NJPMC Moves Tax Cases to Division Benches

NJPMC Moves Tax Cases to Division Benches

| 13-Jul-2025

Islamabad, July 13, 2025, 02:04 PM PKT — In a bold policy shift, the National Judicial (Policy Making) Committee (NJPMC), chaired by Chief Justice of Pakistan Yahya Afridi, has ruled that all constitutional petitions on tax and financial matters will be adjudicated by division benches of High Courts, not single-member benches, to ensure consistency and judicial rigor in complex economic cases, decided during the 53rd NJPMC meeting on Friday at the Supreme Court. Attendees included chief justices of all provincial High Courts and the Additional Attorney General, reinforcing a transparent, citizen-focused judiciary rooted in constitutional values, addressing judicial performance, independence, tech integration, and commercial disputes.

The committee tackled enforced disappearances, vowing unwavering protection of fundamental rights with a dedicated judicial committee and Executive input via the Attorney General. To shield officers from external pressure, High Courts must establish reporting mechanisms with strict timelines. A “Commercial Litigation Corridor” with dedicated commercial courts and a pilot “Double-Docket Court Regime” in select districts aim to speed up business disputes and clear backlogs. Model Criminal Trial Courts will expedite delayed cases, while a court-annexed mediation regime with district-level centres and family court units boosts Alternative Dispute Resolution (ADR).

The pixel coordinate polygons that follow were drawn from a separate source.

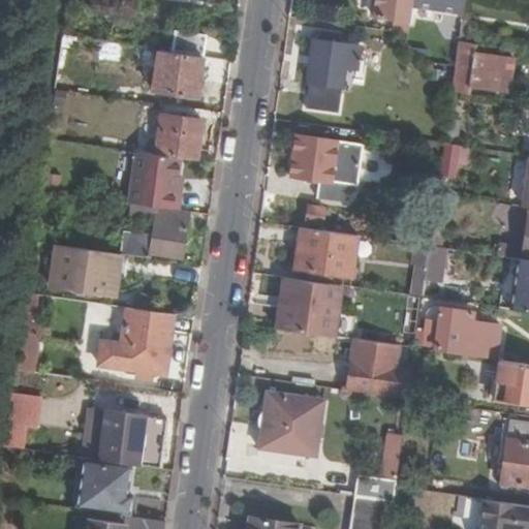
[(135,3),(111,0),(90,0),(89,10),(133,17),(135,3)]
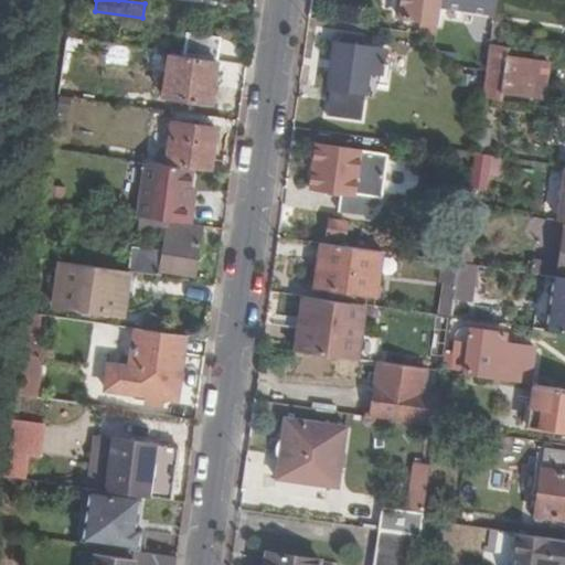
[(433,0),(397,0),(396,18),(430,23),(433,0)]
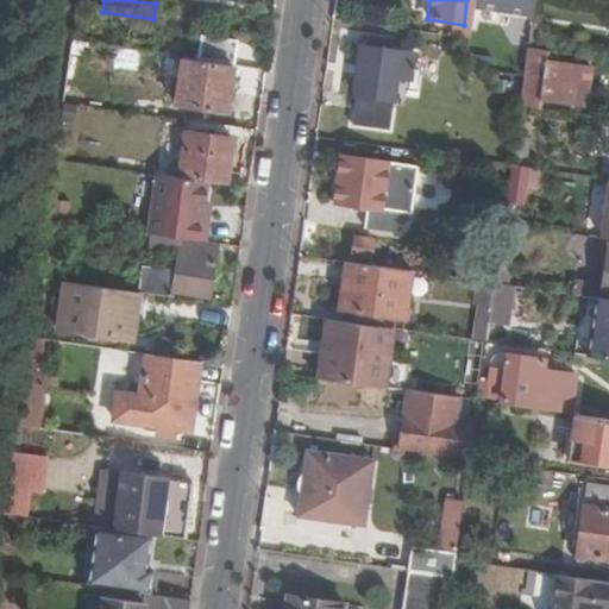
[(473,0),(471,22),(500,27),(502,12),(532,18),(534,0),(473,0)]
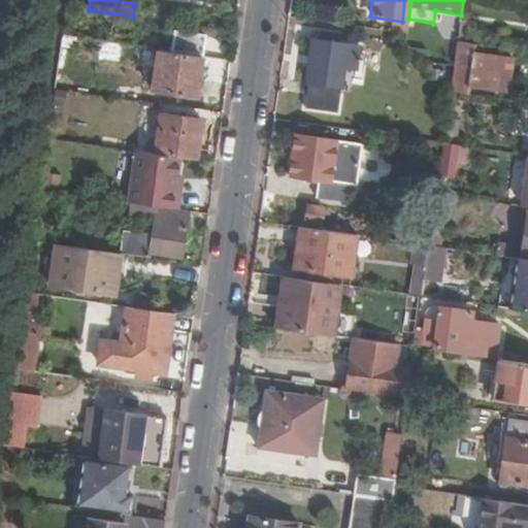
[(468,21),(460,20),(457,41),(457,42),(465,43),(468,21)]
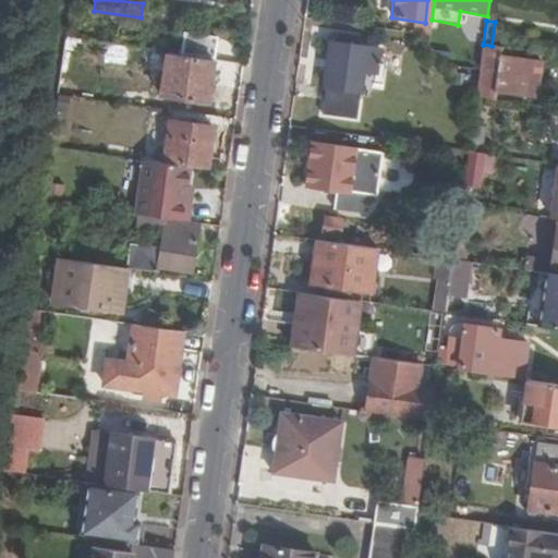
[(185,35),(183,55),(214,59),(216,39),(185,35)]
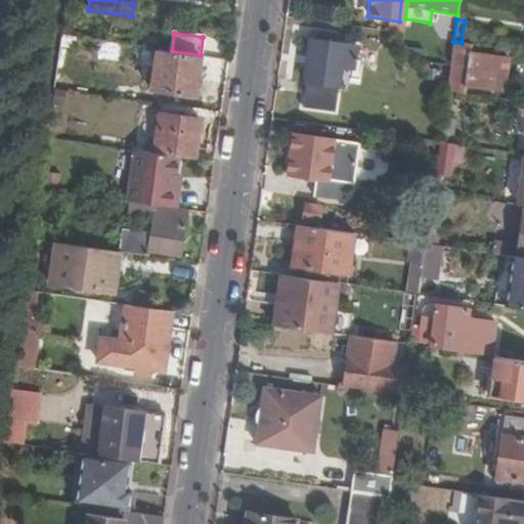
[(355,48),(308,42),(302,81),(307,82),(303,107),(334,113),(341,69),(352,70),(355,48)]
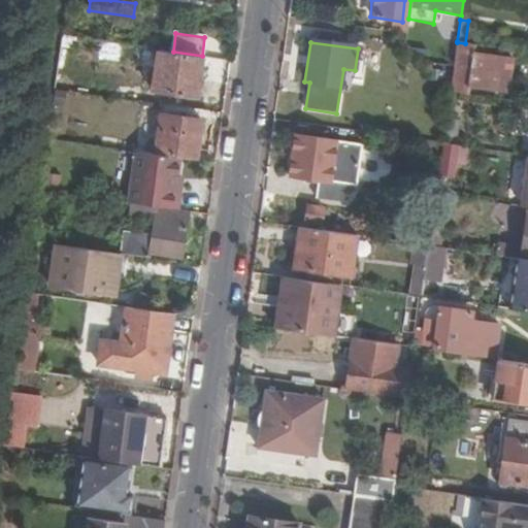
[(454,67),(452,84),(485,88),(486,77),(503,80),(506,59),(473,54),(474,44),(465,43),(457,42),(454,67)]
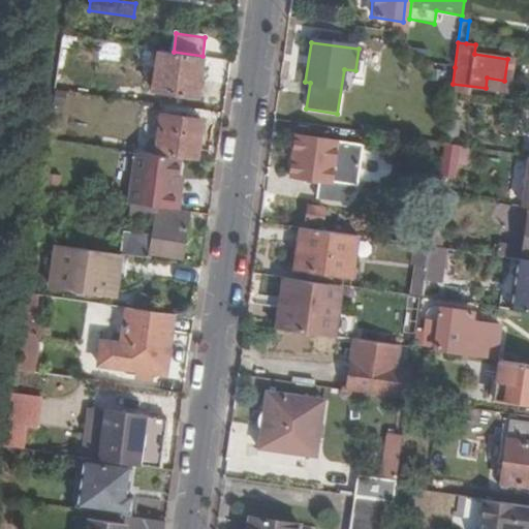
[(201,60),(156,54),(152,91),(196,97),(201,60)]
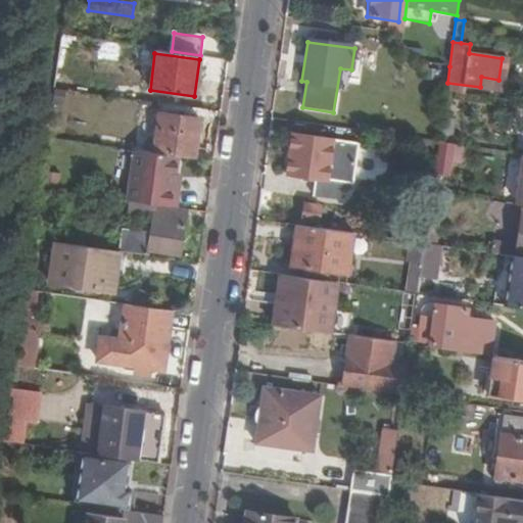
[(141,82),(112,78),(110,94),(139,98),(141,82)]
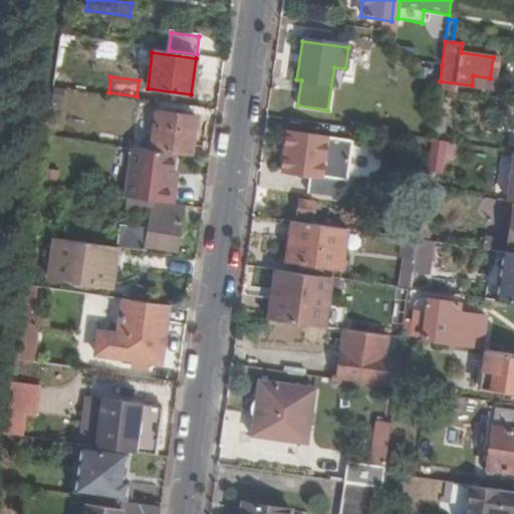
[(151,146),(150,151),(176,154),(191,157),(196,116),(155,111),(152,133),(124,129),(122,142),(151,146)]
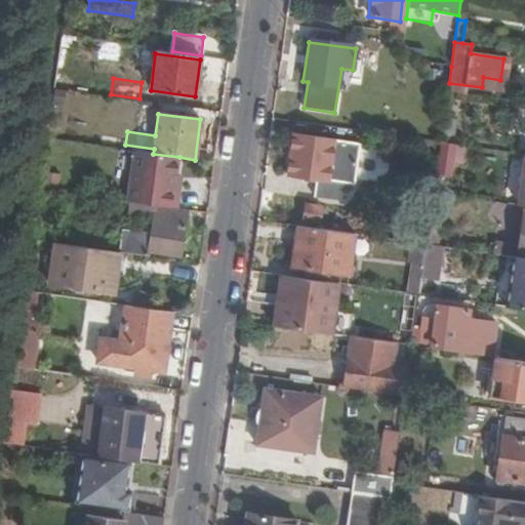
[(455,121),(444,119),(441,134),(453,136),(455,121)]
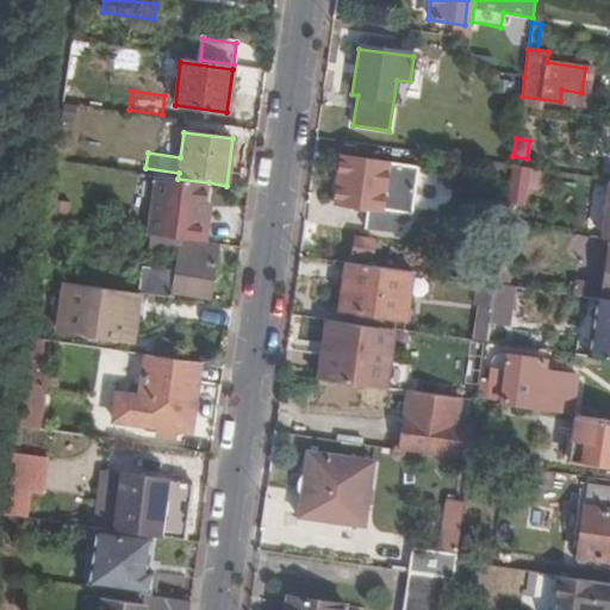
[(387,165),(340,157),(334,204),(367,209),(365,229),(397,234),(400,213),(381,210),(387,165)]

A committee led by former Justice Rehmat Hussain Jafferi, with Balochistan High Court Chief Justice, registrars, and the Federal Judicial Academy Director General, will set key performance indicators (KPIs), harmonise recruitment, and draft a District Judiciary Policy Forum roadmap, exploring international training. A “Professional Excellence Index” for judicial appointments is due in 30 days, and the National Judicial Automation Committee (NJAC) will regulate AI integration with a comprehensive charter. Chief Justice Afridi stressed timely, impartial justice, but web context notes past backlog issues (e.g., 1.8 million cases), while posts found on X show hope—some praise reforms, others doubt execution. Critically, the narrative of “judicial modernisation” may mask implementation risks—web data suggests resource constraints, and X sentiment hints at distrust in sustained progress, pointing to potential challenges.